リーダーのレッドが通信機で呼びかけると基地から五機のメカが主人公達の元へと出撃する。

「これもだ!ヒーローはこのようにメカを基地から発進させている。このように大規模にロボットが出撃していたら本拠地は丸分かりだ!なぜヒーロー側はカモフラージュをしようとしない!?なぜ怪人側は本拠地を真っ先に襲撃しようとしない!?」

激昂するマユリは止まらない。

「さらに言えば最初からこのような強力な戦力を持っているならば何故最初に出さない!この巨大メカを最初に出しておけば踏み潰すだけで終わっていただろう!?」

(いや、それだとヒーローと怪人との戦うという醍醐味(だいごみ)が……)

そう言おうとしたが言うとめんどくさいと思った青年はそのままスルーする。

『『『『『合体!カラクキング!!』』』』』

五つのメカが合体し、一つの巨大メカに変身する。

『説明しよう。五つのメカが合体したカラクキングは五機バラバラで戦う数十倍のパワーを発揮するのだ!』

渋い声のナレーションにマユリがまたしても噛み付く。

「何故だ!何故合体しただけで数十倍のパワーを発揮するのだ!?それなら最初から合体して出ればいいだけの話じゃないか!!」

「知らねぇよ……」

青年は聞こえない程度の声で呟いた。

そうする間にも巨大化した怪人と巨大メカとの攻防は続けられ、カラクキングのけん制攻撃に巨大化した怪人、ホロウネスがバランスを崩す。

『今だ、トドメだ!』

リーダーの声と共に巨大ロボの剣にエネルギーが蓄積されていく。

『『『『『魂葬一文字斬り!!』』』』』

『ぐ、グワアアアアアアァァァァァァッッッ!!!!――――』

剣を頭上に構えたカラクキングは一気に間合いを詰めてホロウネスめがけて剣を振り下ろした。

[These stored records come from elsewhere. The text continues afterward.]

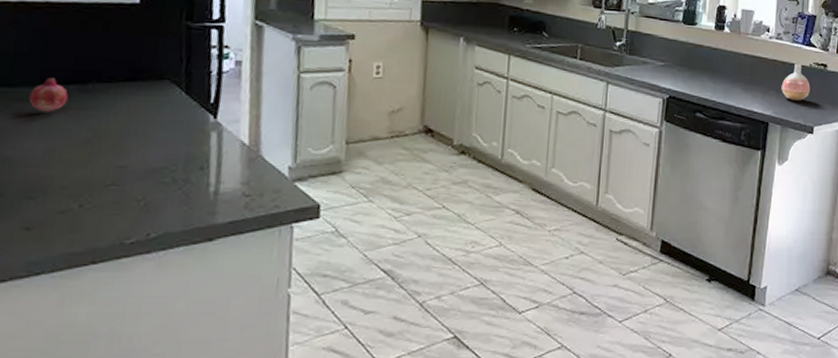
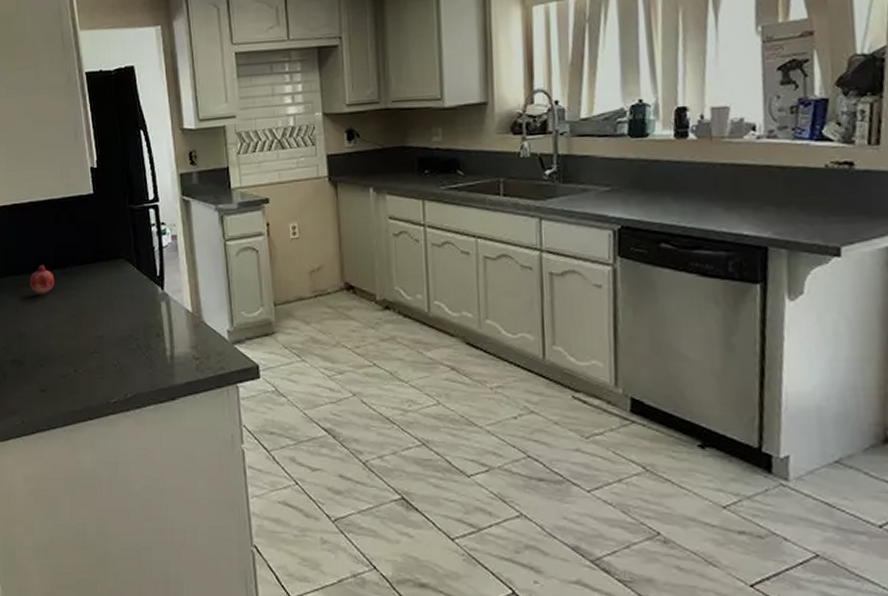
vase: present [781,64,811,101] -> none [782,166,830,215]

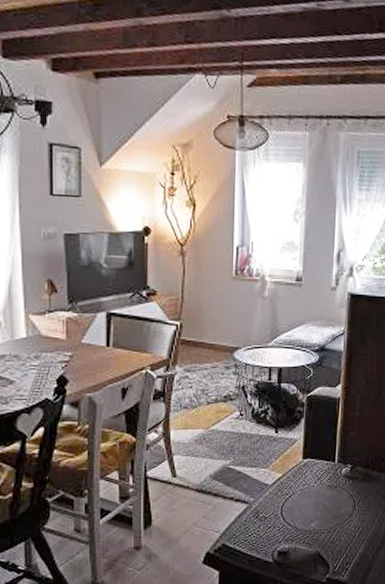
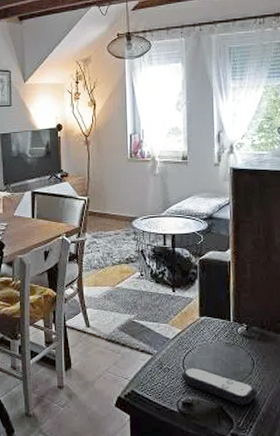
remote control: none [278,513,356,549] -> present [181,366,257,406]

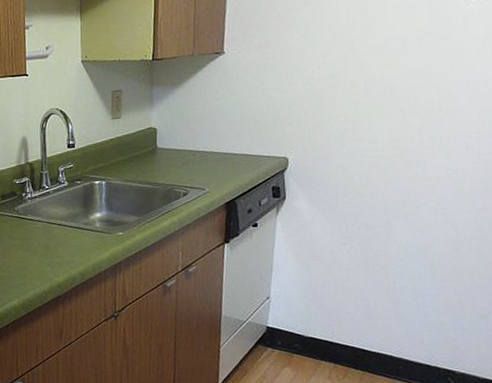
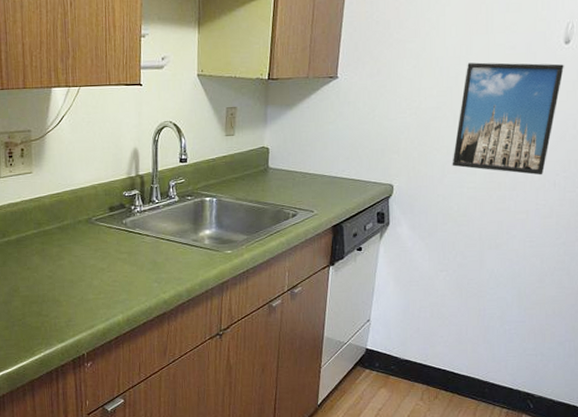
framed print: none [350,20,472,139] -> present [452,62,564,176]

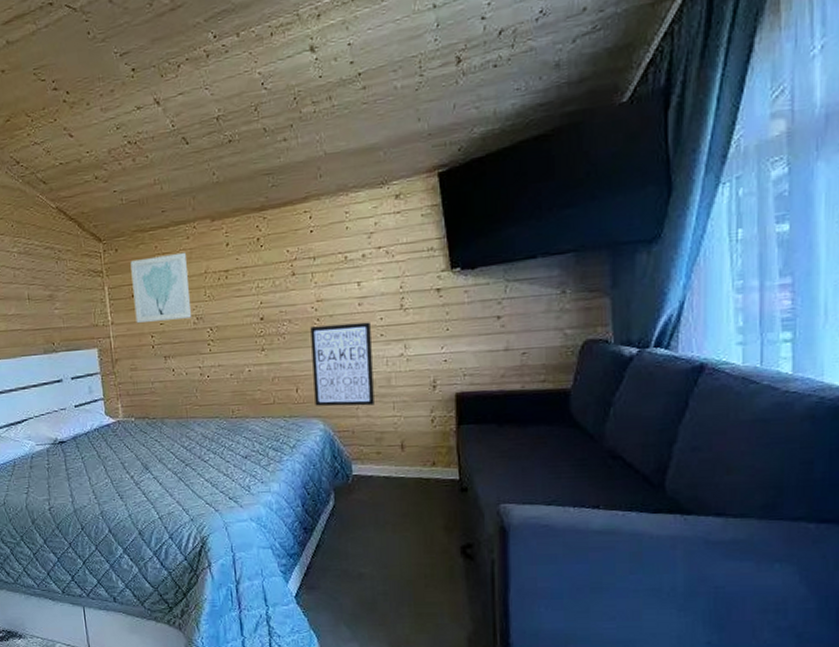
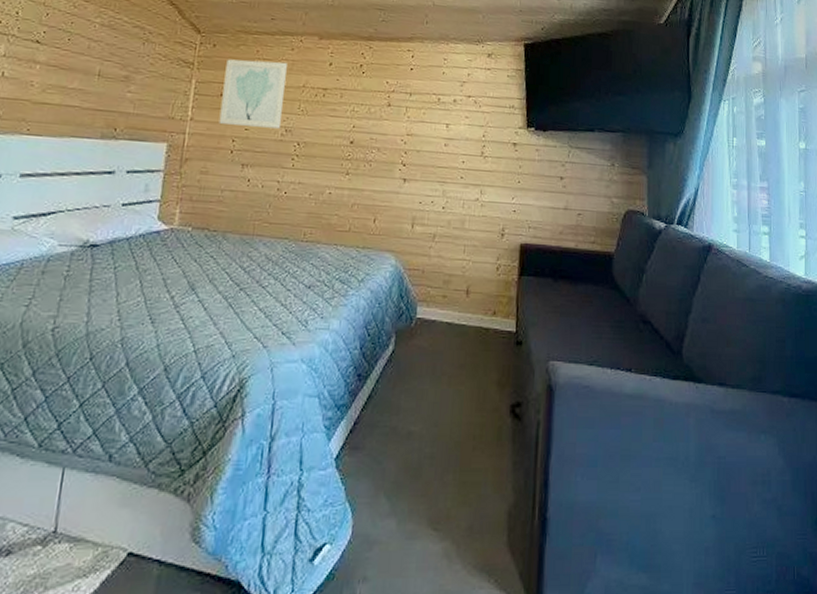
wall art: present [310,322,375,407] -> none [390,158,453,246]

頭から股まで斬り落とされ、真っ二つになった巨大怪人は爆発した。

『こうして街の平和は保たれた。しかしまだホロウ軍団は地球侵略を諦めてはいない。戦え、カラクレンジャー!地球の平和は君たちの戦いにかかっている!!』

そう渋い声のナレーションが締めて番組が終わった。

「うぅ、いい作品だ!感動した!!」

「さっきまであんなに難癖つけて最後はそれかよ!!」

涙をハンカチで(ぬぐ)うマユリに最後は一護は突っ込まずにはいられなかった。

 

 

 

 

 




元ネタは魂葬刑事カラクライザーです。

『ホロウ軍団の怪人はホロウエキスを飲むことで巨大化する。だがそれは自らの命を縮める、まさに最後の手段でもあるのだ』
これの元ネタは星獣戦隊ギンガマンで敵がバルバエキスという巨大化するアイテムを飲む時のセリフです。